Well lo and behold...
  • Bear Stearns received a secured loan facility from JPMorgan Chase as part of steps it is taking to shore up the market's confidence in its operations. JPMorgan Chase will provide a secured loan facility for an initial period of up to 28 days allowing Bear Stearns to access capital as needed.
  • In a highly unusual step, the Fed, through its discount window, will provide non-recourse, back-to-back financing to JPMorgan Chase, the commercial bank said. JPMorgan said it does not believe this transaction exposes its shareholders to any material risk.
  • "Bear Stearns has been the subject of a multitude of market rumors regarding our liquidity," said Alan Schwartz, president and chief executive in Bear Stearns, in a written statement. "We have tried to confront and dispel these rumors and parse fact from fiction. Nevertheless, amidst this market chatter, our liquidity position in the last 24 hours had significantly deteriorated. We took this important step to restore confidence in us in the marketplace, strengthen our liquidity and allow us to continue normal operations."
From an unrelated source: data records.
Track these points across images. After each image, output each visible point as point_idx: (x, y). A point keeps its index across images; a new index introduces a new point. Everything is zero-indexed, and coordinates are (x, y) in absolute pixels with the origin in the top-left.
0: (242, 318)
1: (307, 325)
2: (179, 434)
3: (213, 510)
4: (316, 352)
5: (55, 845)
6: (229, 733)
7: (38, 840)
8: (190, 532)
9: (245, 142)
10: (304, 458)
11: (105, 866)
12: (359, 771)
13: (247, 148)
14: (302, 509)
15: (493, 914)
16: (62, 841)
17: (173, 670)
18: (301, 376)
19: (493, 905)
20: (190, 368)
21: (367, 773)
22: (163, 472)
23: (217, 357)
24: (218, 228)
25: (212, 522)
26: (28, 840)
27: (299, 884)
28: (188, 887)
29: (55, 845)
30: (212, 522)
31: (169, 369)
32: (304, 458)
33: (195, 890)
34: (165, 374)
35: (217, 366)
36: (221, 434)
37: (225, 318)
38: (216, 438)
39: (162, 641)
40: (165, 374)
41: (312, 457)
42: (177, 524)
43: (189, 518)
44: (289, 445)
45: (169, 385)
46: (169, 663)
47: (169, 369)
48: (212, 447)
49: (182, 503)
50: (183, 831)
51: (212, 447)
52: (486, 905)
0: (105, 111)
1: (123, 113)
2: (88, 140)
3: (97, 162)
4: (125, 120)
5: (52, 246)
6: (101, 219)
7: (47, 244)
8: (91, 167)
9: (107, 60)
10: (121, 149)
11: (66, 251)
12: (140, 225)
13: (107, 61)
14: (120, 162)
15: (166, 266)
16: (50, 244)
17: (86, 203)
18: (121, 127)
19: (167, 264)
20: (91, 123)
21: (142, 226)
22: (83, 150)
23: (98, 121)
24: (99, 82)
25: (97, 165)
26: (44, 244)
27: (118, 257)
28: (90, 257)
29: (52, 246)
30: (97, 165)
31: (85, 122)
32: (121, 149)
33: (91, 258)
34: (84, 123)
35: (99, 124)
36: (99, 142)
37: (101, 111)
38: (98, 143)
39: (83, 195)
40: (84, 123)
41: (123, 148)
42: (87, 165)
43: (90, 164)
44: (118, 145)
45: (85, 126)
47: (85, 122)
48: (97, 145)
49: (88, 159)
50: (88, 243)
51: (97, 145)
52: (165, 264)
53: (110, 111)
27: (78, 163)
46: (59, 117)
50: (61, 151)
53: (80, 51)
  • According to Cumberland Advisors Chief Investment Officer David Kotok, the problem is bigger than Bear Stearns. "This is about the system," he said. "It is about the unfrozen mortgage-back constructed paper and how you thaw it out and get a liquid market and get it trade...This is about getting liquidity to markets which are dysfunctional and seized up."
And so the nationalization of our financial system begins in earnest...

Now remember, when *you* make bad decisions you are left on your own, or must go bankrupt. When NYC bankers made bad decisions the entire Federal government rides to their rescue. Seems like an even playing field to me.